The telephone box: a gateway to another place, not just to another person

The red telephone box is iconic in British culture, and although virtually defunct of its original use, it remains something that both fascinates and intrigues people.  There is something about this self-contained box that is inviting.  It is a private and isolated space, and in art fiction, has often been portrayed as a place where supernatural or eerie events can happen.  I have been looking at ways that the telephone box is visualised in a supernatural way as my own artwork incorporates the sinister into everyday situations.

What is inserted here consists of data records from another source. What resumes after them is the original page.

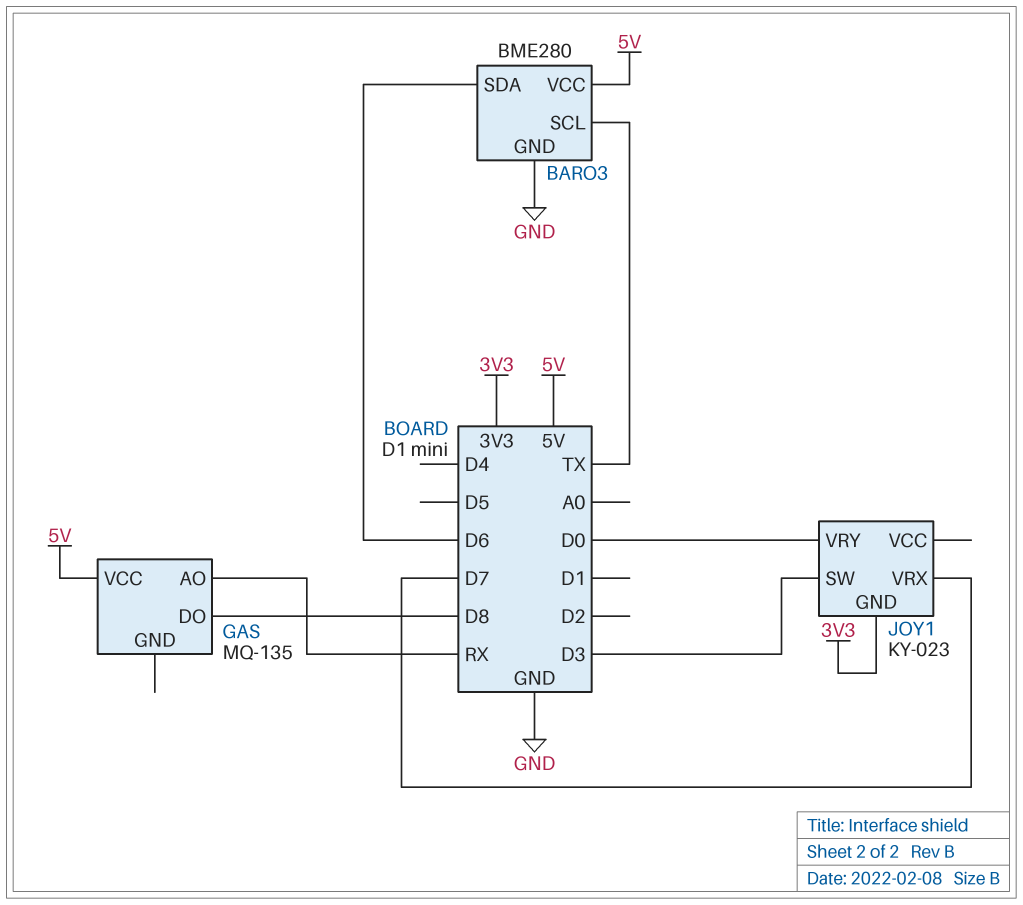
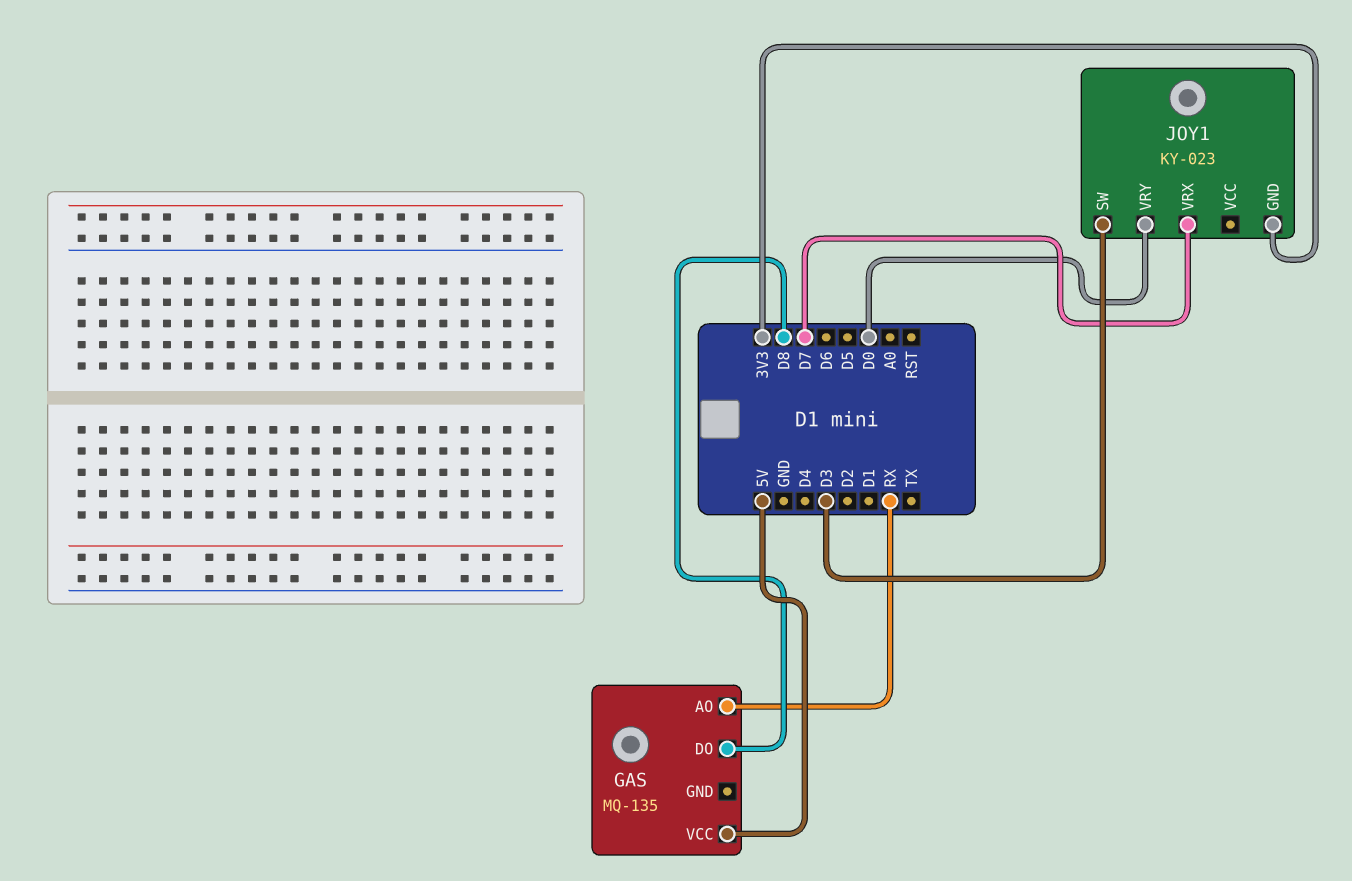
BARO3: BME280 -> none
BARO3 pin GND: GND -> none
BARO3 pin SCL: TX -> none
BARO3 pin SDA: D6 -> none
BARO3 pin VCC: 5V -> none

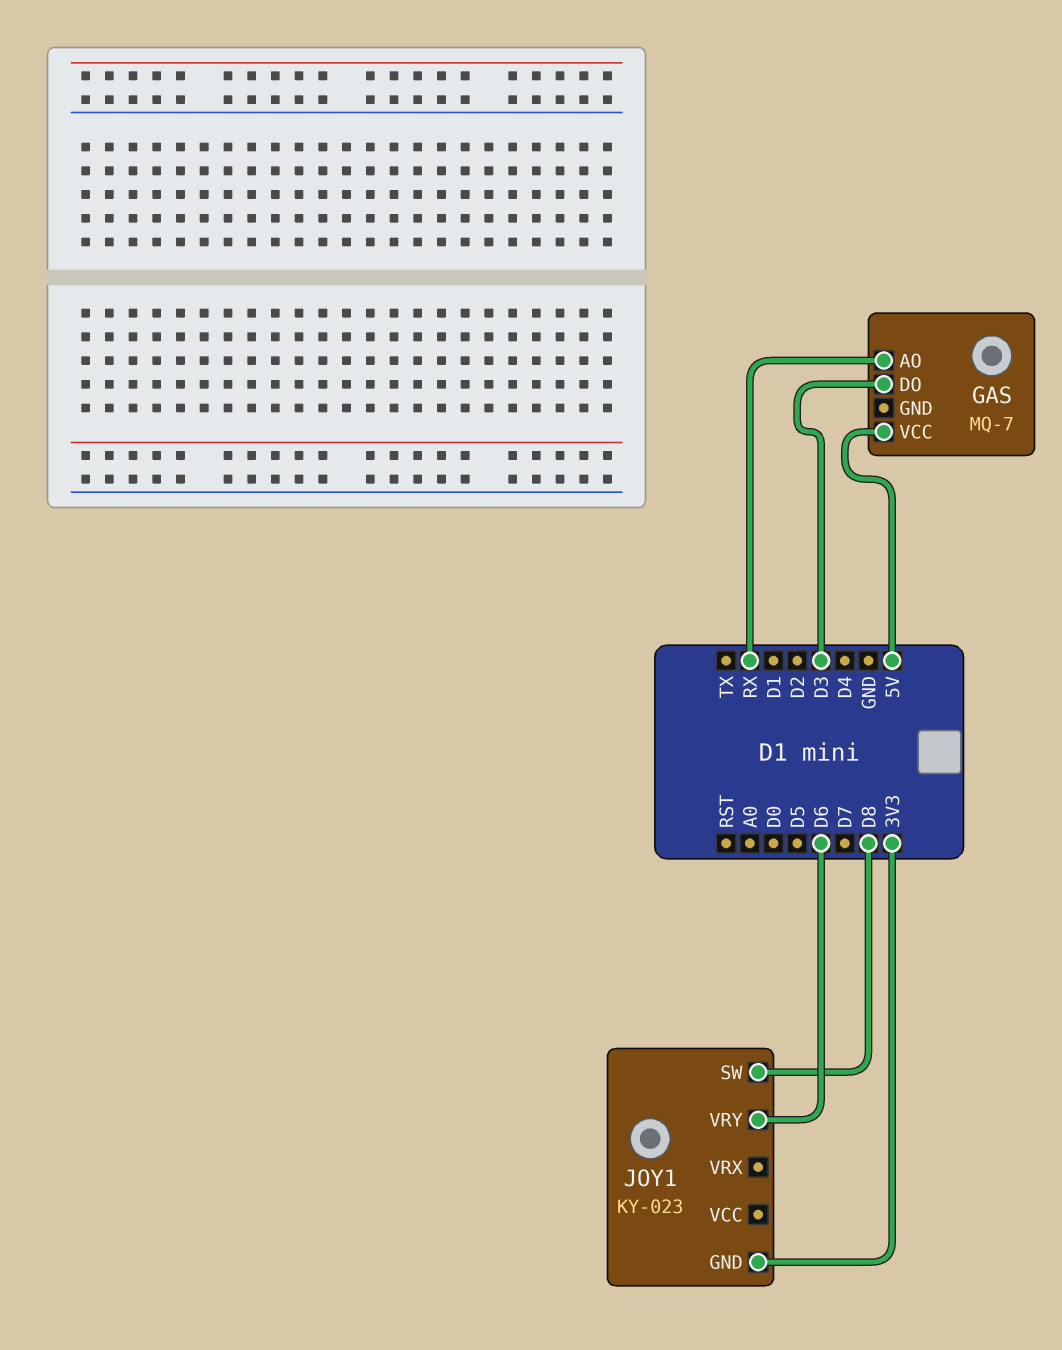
GAS: MQ-135 -> MQ-7
GAS pin DO: D8 -> D3
JOY1 pin SW: D3 -> D8
JOY1 pin VRX: D7 -> none
JOY1 pin VRY: D0 -> D6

One of the most intriguing pieces of research I have come across is a Spanish short film called La Cabinawhich was made for television in 1972.  A simple story about a man who enters a rigged phone box and becomes trapped inside it, the unfolding narrative sees him become both the object of sympathy and ridicule.  Unable to be freed from the box he is eventually taken away to a remote warehouse where he discovers to his horror that it is full of other trapped people, all in states of dying or already dead.  In this context, the phone booth is seen as something that is capable of entrapment, of terror, and eventually a place that transports you to an inevitable death.  There is something extremely claustrophobic about this film and compares the telephone box almost to that of your own coffin or death capsule.  It is this element of fear that I enjoy instilling in my own artwork

La Cabina, 1972

In contrast, Dan Soule’s short story written for children, The Lostling (2018) appears to do something different.  A homeless and unwanted boy sees the ringing telephone as a reason to go into the phone box, but he never leaves. Although the narrative doesn’t say it, it is presumed he dies in there or is already a ghostly presence, the final lines simply saying “The streetlamp stopped flickering. Beneath it, the old red phone box stood empty, its receiver swinging in the silent night”. The phone box becomes a metaphor for a place to die, the passageway to another place or stage of life.  For the audience, I think that the unseen or the unknown element to a piece of work is the most intriguing part; the viewer then has the invitation to imagine the outcome of the narrative.

Dan Soule, “The Lostling”, In Tooth and Claw, 2018

Although not a red telephone box, the police box used throughout the television science fiction series Dr Who, possesses characteristics which transport its occupants to a skewed version of reality, and through different time dimensions.  One of the intrigues of the iconic blue Tardis is the contrast between its inside and its outside; one being regular and the other being fascinating.  Of course, the Tardis is entrenched in popular culture; its outside being something that is reminiscent of a time gone by, which could enable anyone to contact the emergency services and for police personnel to contact each other, but its interior is representative of a perceived future, capable of transporting you into another time and place. 

The Tardis, Dr Who, 2018 model
Control panel inside the Tardis, Dr Who, 2018 model

 This place between the comfort and memory of the past mixed with the uncertainty and wonder of the future present is somewhere that I believe to be a fascinating, yet eerie, position for engagement in artwork.